For this assignment, you will experiment with two different sorting algorithms, selection sort and merge sort. To begin, you will need to copy the file Sorts.h, which contains definitions of the SelectionSort and MergeSort functions.

1. Write a main program named sortnums.cpp that can be used to compare the performance of these two algorithms. Your program should prompt the user for the number of items to be sorted, then construct a vector of that many random integers. It should then perform each of the sorts on that vector and time how long it takes (using the clock function from the ctime library). The time for each sort should be displayed in a readable format.
   
   
2. Perform 3 different executions of your program on each of the following list sizes: 500 items, 1000 items, 2000 items, and 4000 items. Report your timings in a table such as the one below.
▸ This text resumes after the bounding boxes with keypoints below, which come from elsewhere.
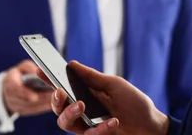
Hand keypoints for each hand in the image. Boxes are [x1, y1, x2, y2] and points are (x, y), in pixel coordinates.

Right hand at [3, 60, 52, 116]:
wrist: (8, 87)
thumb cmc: (18, 74)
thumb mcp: (22, 67)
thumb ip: (30, 68)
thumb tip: (39, 72)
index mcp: (9, 82)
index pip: (15, 89)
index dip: (25, 93)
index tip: (35, 96)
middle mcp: (10, 96)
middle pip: (25, 100)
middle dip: (40, 98)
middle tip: (52, 96)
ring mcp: (14, 105)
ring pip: (30, 107)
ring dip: (43, 104)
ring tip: (55, 99)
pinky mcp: (21, 110)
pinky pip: (32, 111)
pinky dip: (42, 107)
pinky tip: (51, 103)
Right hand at [38, 61, 168, 134]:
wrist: (151, 126)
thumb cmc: (135, 103)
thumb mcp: (115, 85)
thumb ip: (92, 77)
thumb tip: (72, 63)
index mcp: (87, 93)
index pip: (64, 86)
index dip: (49, 79)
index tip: (39, 70)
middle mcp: (84, 109)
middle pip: (58, 107)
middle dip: (55, 100)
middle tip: (61, 92)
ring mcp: (88, 125)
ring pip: (65, 123)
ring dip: (70, 114)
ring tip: (82, 105)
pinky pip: (88, 134)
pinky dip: (100, 128)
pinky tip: (112, 121)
   	500 items	1000 items	2000 items	4000 items
   SELECTION SORT:    1st timing:    2nd timing:    3rd timing:
   MERGE SORT:    1st timing:    2nd timing:    3rd timing:

   
   
   
3. For each sorting algorithm, how consistent are the timings? That is, when you run the algorithm on three different lists of the same size, are the timings the same? Should they be? Explain your answer, and describe any patterns concerning the consistency of the timings.
   
   
4. Recall that selection sort is an O(N²) algorithm, whereas merge sort is O(N log N). This means that it takes "on the order of" N² operations to sort a list of N items using selection sort, whereas it takes "on the order of" (N log₂ N) operations using merge sort. As such, merge sort tends to be the faster sort. Do your timings support this claim?
   
   
5. Recall that for an O(N²) algorithm such as selection sort, the number of operations grows proportional to the square of the list size. So, if you double the size of the list, the number of operations increases by a factor of 2² = 4. Conversely, for an O(N log N) algorithm such as merge sort, doubling the list size increases the number of operations by a factor only slightly larger than 2. Do your timings demonstrate these rates of growth? Explain.
   
   
6. One attractive property of insertion sort is that it performs more efficiently when the list is already partially sorted. Augment your program so that it will allow you to test whether selection sort and/or merge sort share this property. In particular, your modified program should time each sort on the same random list (as before), then retime them on the sorted version of the list. Is there a significant improvement when the list is already sorted? Would you expect there to be any? Explain your answers.
   
   
7. If you look closely at the implementations for the sorting algorithms, you will note that there are two different manners in which the algorithms access the vector: comparisons and swaps. For example, selection sort repreatedly traverses the vector, comparing each data value with the smallest so far, and then swaps the smallest value into the correct position. Likewise, when merge sort merges two sorted lists, it repeatedly compares values from the lists and swaps the smallest into a temporary array (and eventually back into the original array). When dealing with integer values, the cost of comparing and swapping are somewhat comparable. If the data to be compared/assigned is complex, however, the time required to swap values can far exceed the time required for comparisons. For example, if the vector contained long strings, you would expect the time required for swaps to be more significant.

   Write a second main program named sortwords.cpp that is similar to sortnums.cpp except that it sorts vectors of random strings. After prompting the user for the size of the vector, the program should generate random letter sequences of length 20 (although this length should be easily changeable) and sort them using selection sort and merge sort. Perform repeated executions of your program to complete a table similar to the one in part 2. Which of the algorithms is most affected by increasing the size of the objects being sorted? Does this make sense when you consider the number of comparisons vs. swaps for each algorithm? Justify your answer.